Como docente procurei investir nesta relação, demonstrando compreensão (das dificuldades dos alunos, dos seus contextos e singularidades), aceitação (das suas opiniões e preferências), disponibilidade (para os ouvir e entender) e preocupação genuína com cada um dos alunos, nos diversos contratempos que possam ter. Segundo Rosado e Ferreira (2011) estes aspetos otimizam a integração dos alunos nos programas de ação, e como tal deve ser tido em conta. Segundo Tavares e Veiga (2006), as conversas estabelecidas entre o professor e o aluno são valorizadas por este. Então, o professor não tem que ser uma personagem distante do aluno, superior e dotado de um instrumento de poder, a autoridade. A autoridade do docente deve ser, aos olhos do aluno, vista como um reconhecimento e responsabilidade (Moreira, 2016).
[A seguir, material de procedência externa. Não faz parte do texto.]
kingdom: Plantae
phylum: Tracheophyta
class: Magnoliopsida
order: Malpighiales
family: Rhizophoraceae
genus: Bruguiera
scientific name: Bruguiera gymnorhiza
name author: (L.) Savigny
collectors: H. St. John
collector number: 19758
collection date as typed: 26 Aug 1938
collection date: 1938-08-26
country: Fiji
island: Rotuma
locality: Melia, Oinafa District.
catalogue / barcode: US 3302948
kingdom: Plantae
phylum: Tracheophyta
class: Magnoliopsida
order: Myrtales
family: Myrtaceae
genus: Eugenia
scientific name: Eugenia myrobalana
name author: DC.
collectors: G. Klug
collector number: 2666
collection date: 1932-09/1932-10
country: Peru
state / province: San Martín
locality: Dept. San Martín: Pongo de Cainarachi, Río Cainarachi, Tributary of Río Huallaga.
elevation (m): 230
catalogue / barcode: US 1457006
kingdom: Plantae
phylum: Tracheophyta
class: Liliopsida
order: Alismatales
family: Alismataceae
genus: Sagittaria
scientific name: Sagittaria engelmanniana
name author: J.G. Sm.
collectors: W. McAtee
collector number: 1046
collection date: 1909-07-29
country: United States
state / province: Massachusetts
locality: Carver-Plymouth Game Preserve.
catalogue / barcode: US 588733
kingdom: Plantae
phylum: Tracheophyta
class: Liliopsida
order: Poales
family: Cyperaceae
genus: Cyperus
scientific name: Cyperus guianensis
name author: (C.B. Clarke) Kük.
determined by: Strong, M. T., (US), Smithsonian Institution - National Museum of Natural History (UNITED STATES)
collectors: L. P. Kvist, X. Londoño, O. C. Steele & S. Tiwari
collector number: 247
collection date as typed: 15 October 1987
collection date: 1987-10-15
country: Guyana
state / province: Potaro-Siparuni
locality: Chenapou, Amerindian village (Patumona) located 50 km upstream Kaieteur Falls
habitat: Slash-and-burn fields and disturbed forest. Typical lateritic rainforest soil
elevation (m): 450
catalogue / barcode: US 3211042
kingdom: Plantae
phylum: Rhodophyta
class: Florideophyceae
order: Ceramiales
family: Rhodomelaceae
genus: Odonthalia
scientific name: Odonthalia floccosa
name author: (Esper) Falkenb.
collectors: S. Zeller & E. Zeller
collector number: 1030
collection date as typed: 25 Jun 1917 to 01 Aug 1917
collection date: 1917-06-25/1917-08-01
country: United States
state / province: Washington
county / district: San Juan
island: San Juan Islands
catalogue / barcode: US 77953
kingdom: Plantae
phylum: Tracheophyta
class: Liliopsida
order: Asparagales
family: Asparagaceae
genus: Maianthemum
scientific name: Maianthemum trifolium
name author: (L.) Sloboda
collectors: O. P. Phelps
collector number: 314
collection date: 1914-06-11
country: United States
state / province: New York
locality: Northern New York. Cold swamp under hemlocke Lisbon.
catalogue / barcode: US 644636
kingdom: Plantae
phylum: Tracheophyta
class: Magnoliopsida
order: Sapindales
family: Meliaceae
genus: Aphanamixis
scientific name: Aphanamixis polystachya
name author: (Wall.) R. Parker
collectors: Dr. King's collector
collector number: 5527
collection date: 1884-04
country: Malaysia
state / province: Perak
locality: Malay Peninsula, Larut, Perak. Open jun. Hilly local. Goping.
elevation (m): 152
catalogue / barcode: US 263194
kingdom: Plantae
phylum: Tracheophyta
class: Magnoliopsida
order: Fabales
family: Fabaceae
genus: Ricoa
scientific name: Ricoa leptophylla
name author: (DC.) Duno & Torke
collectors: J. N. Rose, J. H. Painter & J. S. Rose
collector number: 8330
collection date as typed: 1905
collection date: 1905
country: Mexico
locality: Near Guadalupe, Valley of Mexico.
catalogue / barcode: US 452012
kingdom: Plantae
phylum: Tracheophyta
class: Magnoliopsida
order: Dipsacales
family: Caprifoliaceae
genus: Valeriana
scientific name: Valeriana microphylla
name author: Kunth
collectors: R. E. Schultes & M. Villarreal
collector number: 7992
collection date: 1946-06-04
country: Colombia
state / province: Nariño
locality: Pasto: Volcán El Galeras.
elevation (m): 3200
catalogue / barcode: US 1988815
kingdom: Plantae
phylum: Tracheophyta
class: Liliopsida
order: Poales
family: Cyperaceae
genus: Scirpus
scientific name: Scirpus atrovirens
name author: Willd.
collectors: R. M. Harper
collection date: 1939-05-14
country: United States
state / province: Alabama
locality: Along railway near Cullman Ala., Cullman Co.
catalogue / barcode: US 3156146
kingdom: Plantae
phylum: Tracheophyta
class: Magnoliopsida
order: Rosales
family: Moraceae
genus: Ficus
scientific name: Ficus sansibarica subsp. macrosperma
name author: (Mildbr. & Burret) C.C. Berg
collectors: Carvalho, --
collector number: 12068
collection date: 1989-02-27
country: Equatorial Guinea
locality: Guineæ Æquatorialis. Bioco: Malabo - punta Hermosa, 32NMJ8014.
Logo na primeira aula estabeleci um conjunto de regras (por exemplo, referi que não era um papagaio e como tal não gostava de repetir) e procurei ser o mais direta e sincera possível e dirigi-me a eles da seguinte forma: “terão de mim o melhor, se me derem o vosso melhor”. Esta conversa inicial funcionou bem com ambas as turmas e fez com que os próprios alunos se corrigissem uns aos outros durante as aulas.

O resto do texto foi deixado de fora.